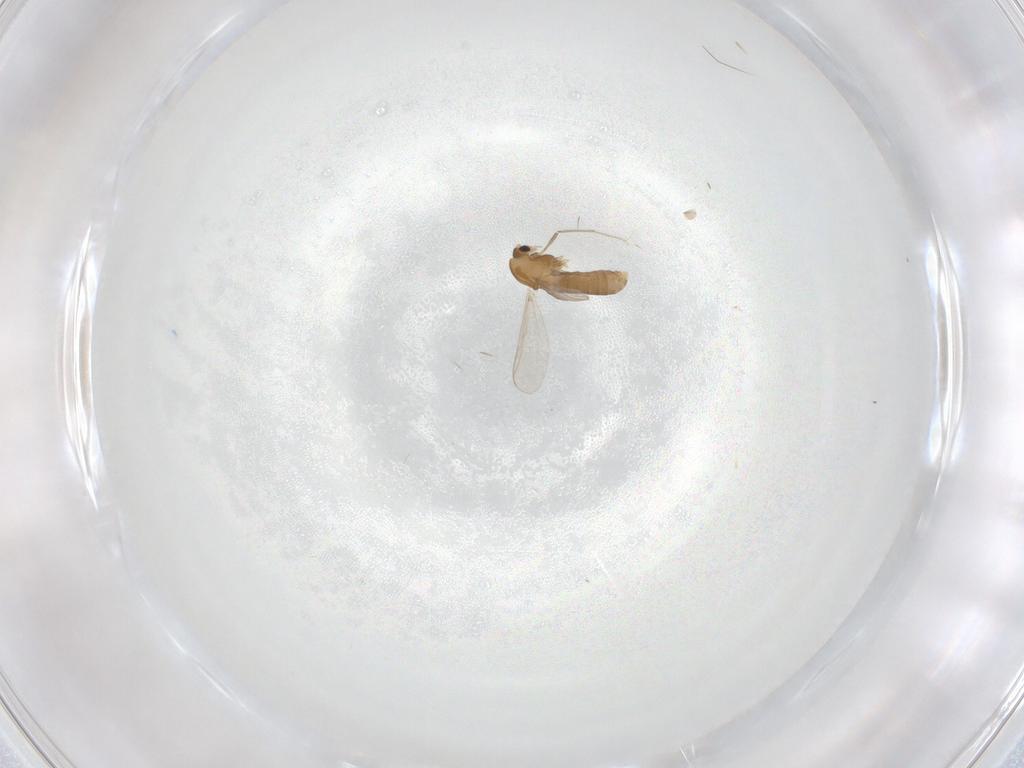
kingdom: Animalia
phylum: Arthropoda
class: Insecta
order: Diptera
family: Chironomidae
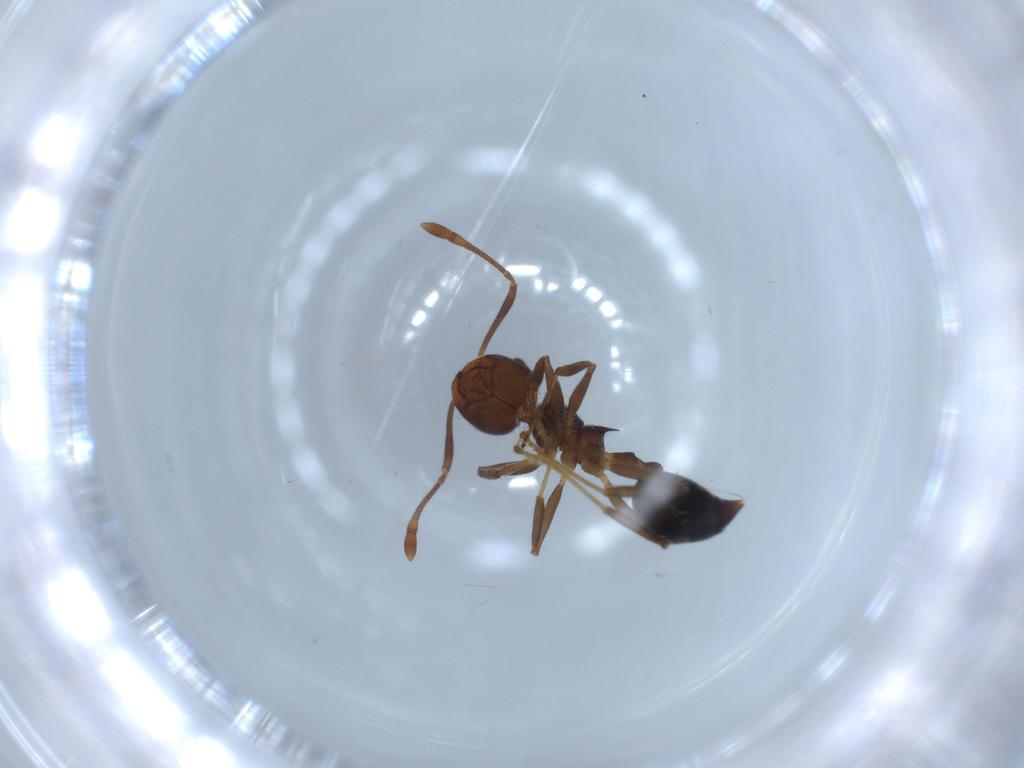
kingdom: Animalia
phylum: Arthropoda
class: Insecta
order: Hymenoptera
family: Formicidae
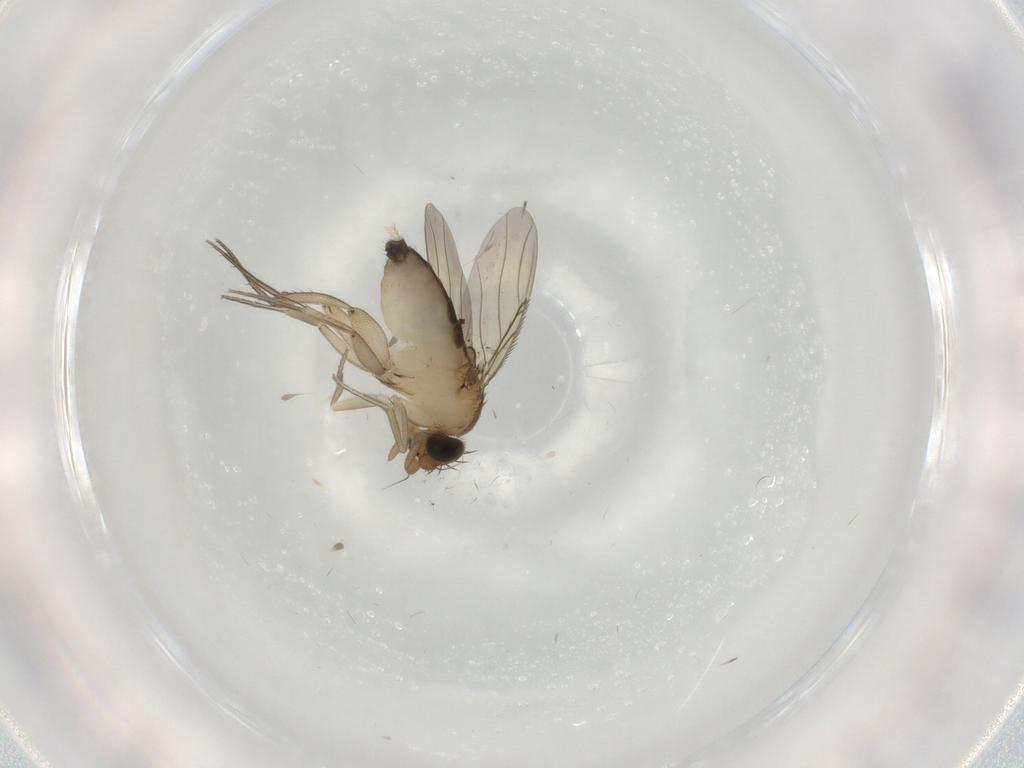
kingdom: Animalia
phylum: Arthropoda
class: Insecta
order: Diptera
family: Phoridae
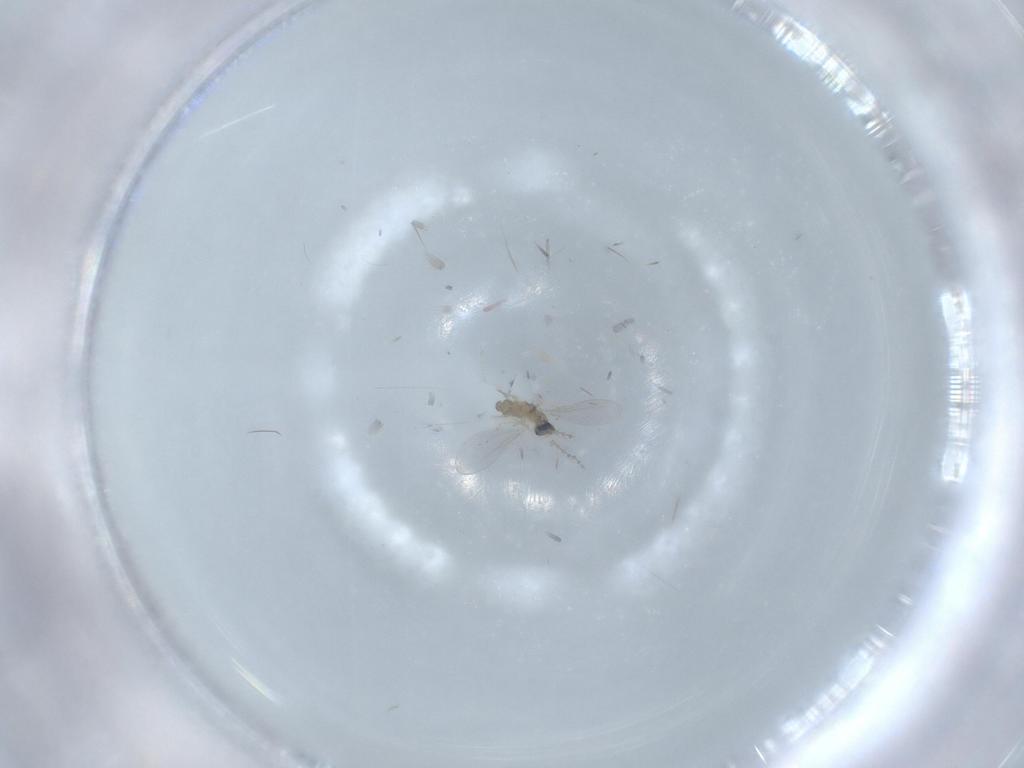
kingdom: Animalia
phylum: Arthropoda
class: Insecta
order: Diptera
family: Cecidomyiidae
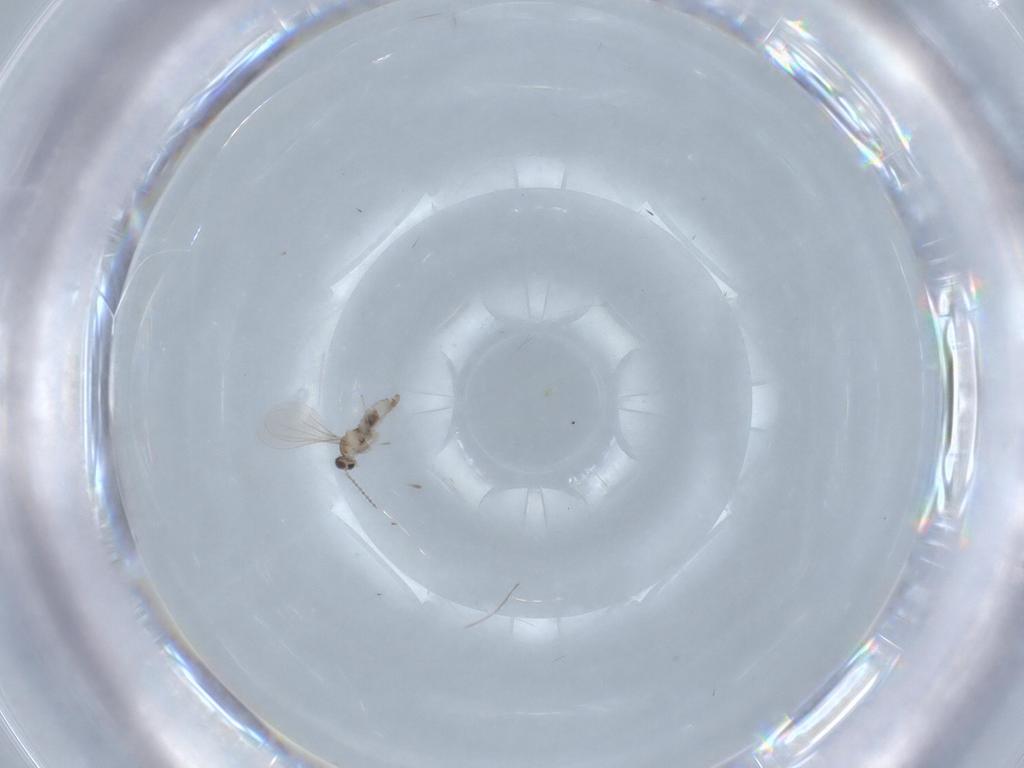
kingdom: Animalia
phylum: Arthropoda
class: Insecta
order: Diptera
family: Cecidomyiidae
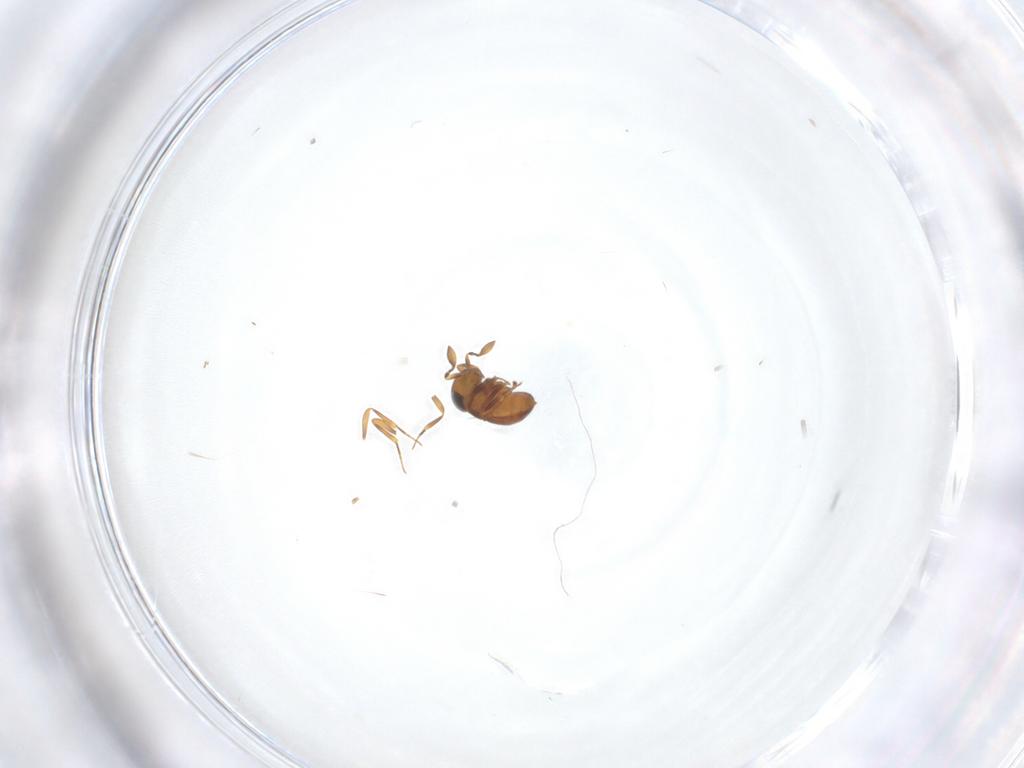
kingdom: Animalia
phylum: Arthropoda
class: Insecta
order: Hymenoptera
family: Scelionidae
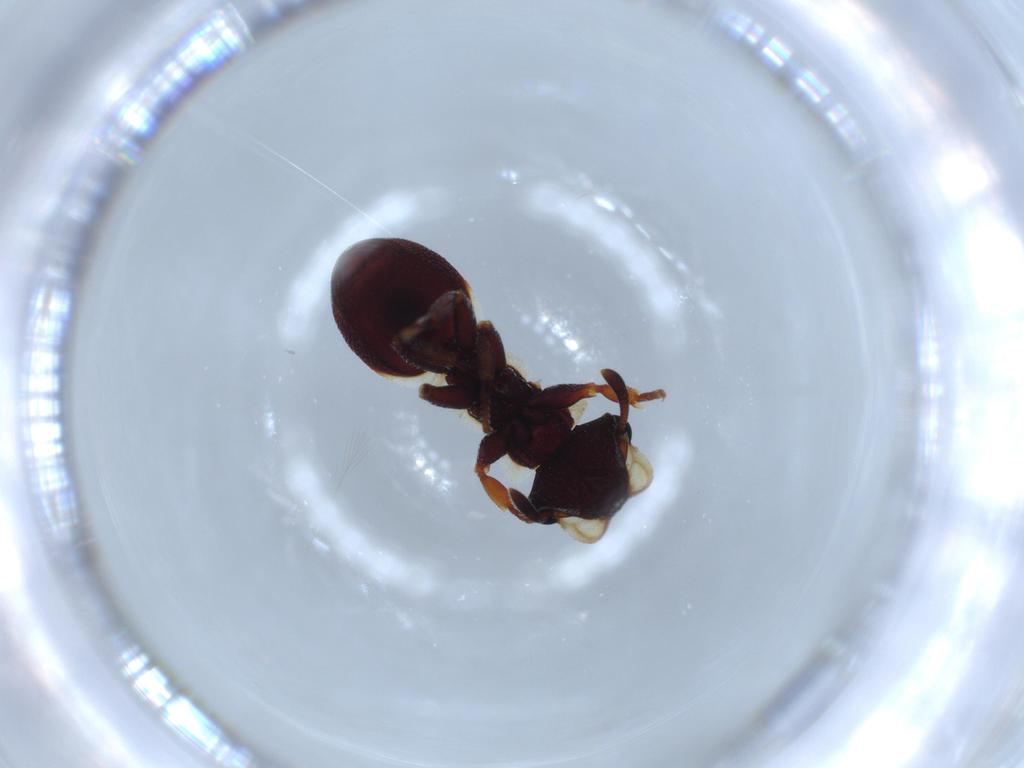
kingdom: Animalia
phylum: Arthropoda
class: Insecta
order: Hymenoptera
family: Formicidae
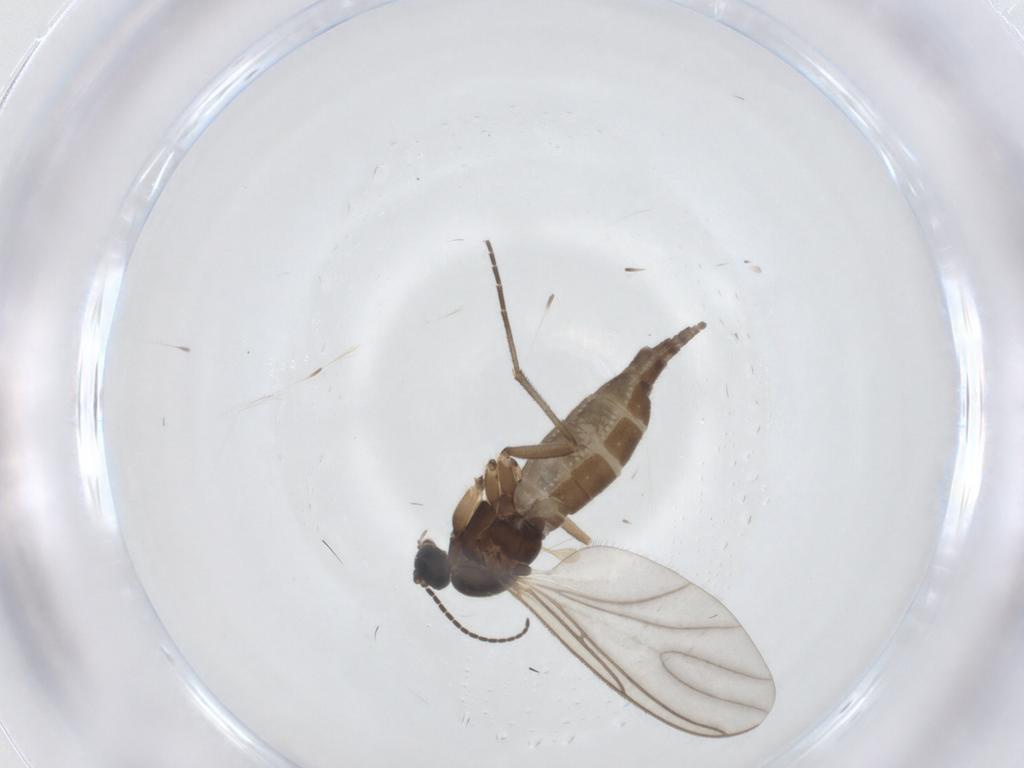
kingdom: Animalia
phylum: Arthropoda
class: Insecta
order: Diptera
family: Sciaridae
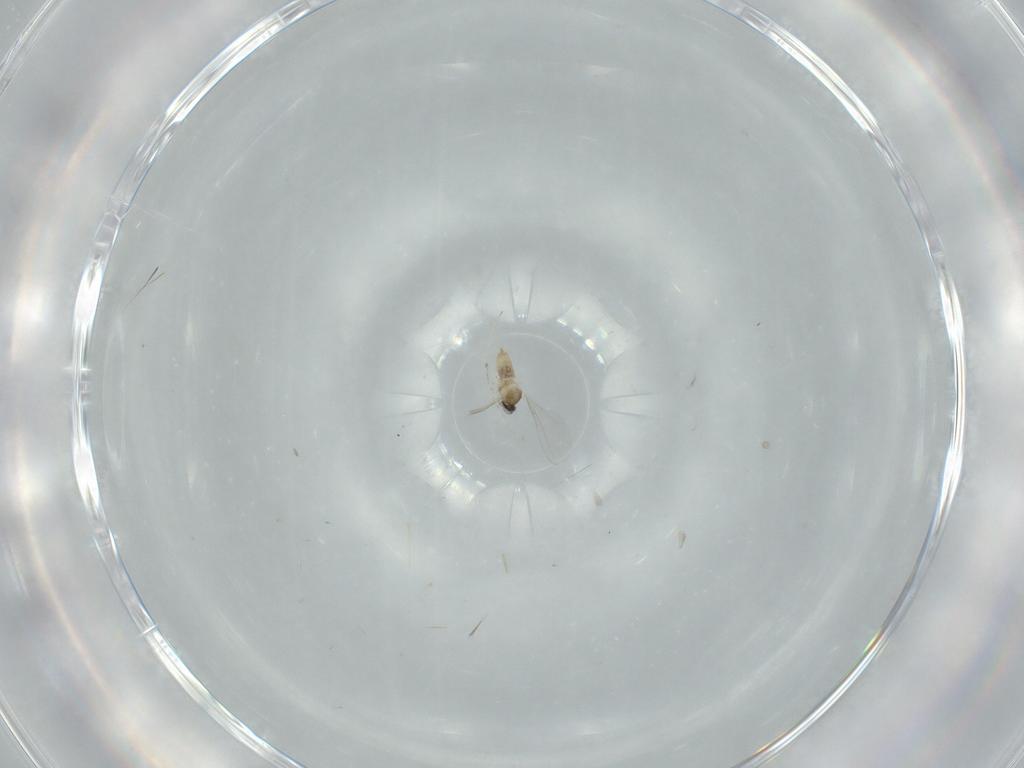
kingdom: Animalia
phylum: Arthropoda
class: Insecta
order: Diptera
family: Cecidomyiidae
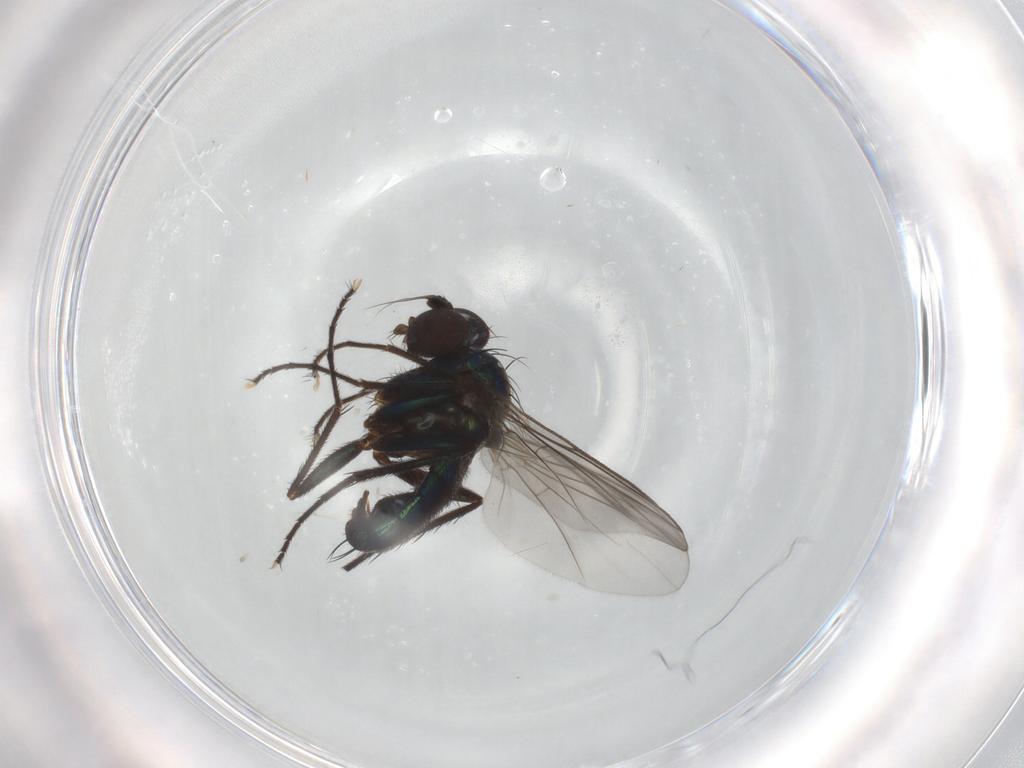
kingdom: Animalia
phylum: Arthropoda
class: Insecta
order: Diptera
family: Dolichopodidae
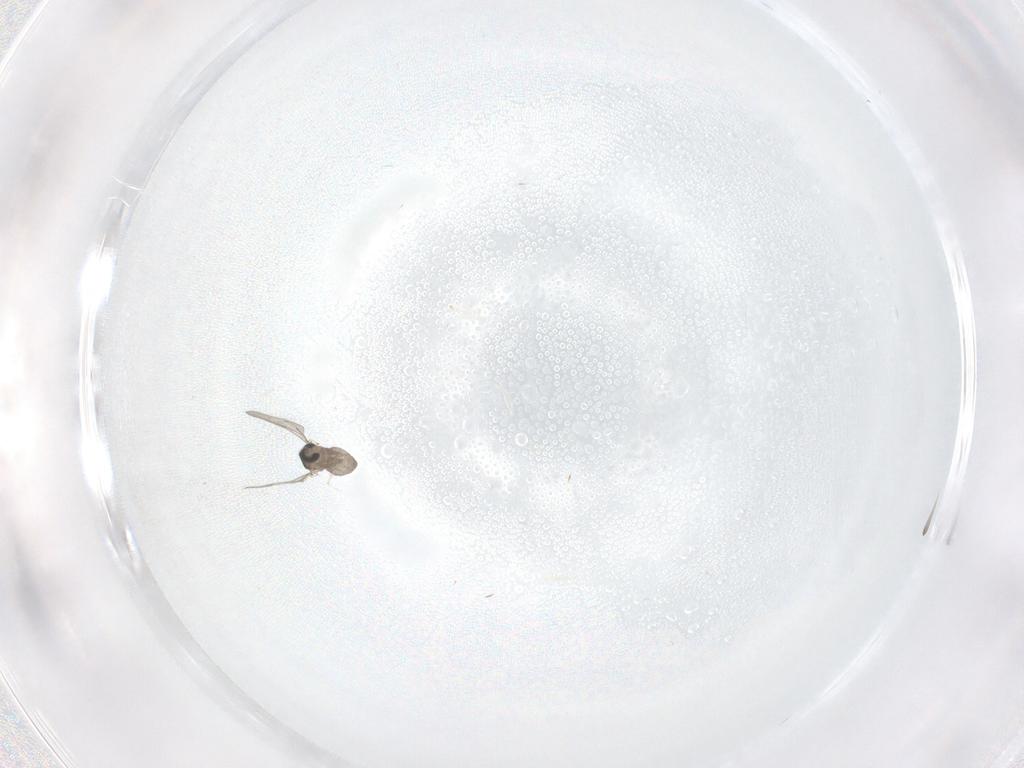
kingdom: Animalia
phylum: Arthropoda
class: Insecta
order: Diptera
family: Cecidomyiidae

— AIM —
Give these data lines again with every "phylum" replaced by "division" and everything else unchanged. Omit the pictures from your answer.

— REPLY —
kingdom: Animalia
division: Arthropoda
class: Insecta
order: Diptera
family: Chironomidae
kingdom: Animalia
division: Arthropoda
class: Insecta
order: Hymenoptera
family: Formicidae
kingdom: Animalia
division: Arthropoda
class: Insecta
order: Diptera
family: Phoridae
kingdom: Animalia
division: Arthropoda
class: Insecta
order: Diptera
family: Cecidomyiidae
kingdom: Animalia
division: Arthropoda
class: Insecta
order: Diptera
family: Cecidomyiidae
kingdom: Animalia
division: Arthropoda
class: Insecta
order: Hymenoptera
family: Scelionidae
kingdom: Animalia
division: Arthropoda
class: Insecta
order: Hymenoptera
family: Formicidae
kingdom: Animalia
division: Arthropoda
class: Insecta
order: Diptera
family: Sciaridae
kingdom: Animalia
division: Arthropoda
class: Insecta
order: Diptera
family: Cecidomyiidae
kingdom: Animalia
division: Arthropoda
class: Insecta
order: Diptera
family: Dolichopodidae
kingdom: Animalia
division: Arthropoda
class: Insecta
order: Diptera
family: Cecidomyiidae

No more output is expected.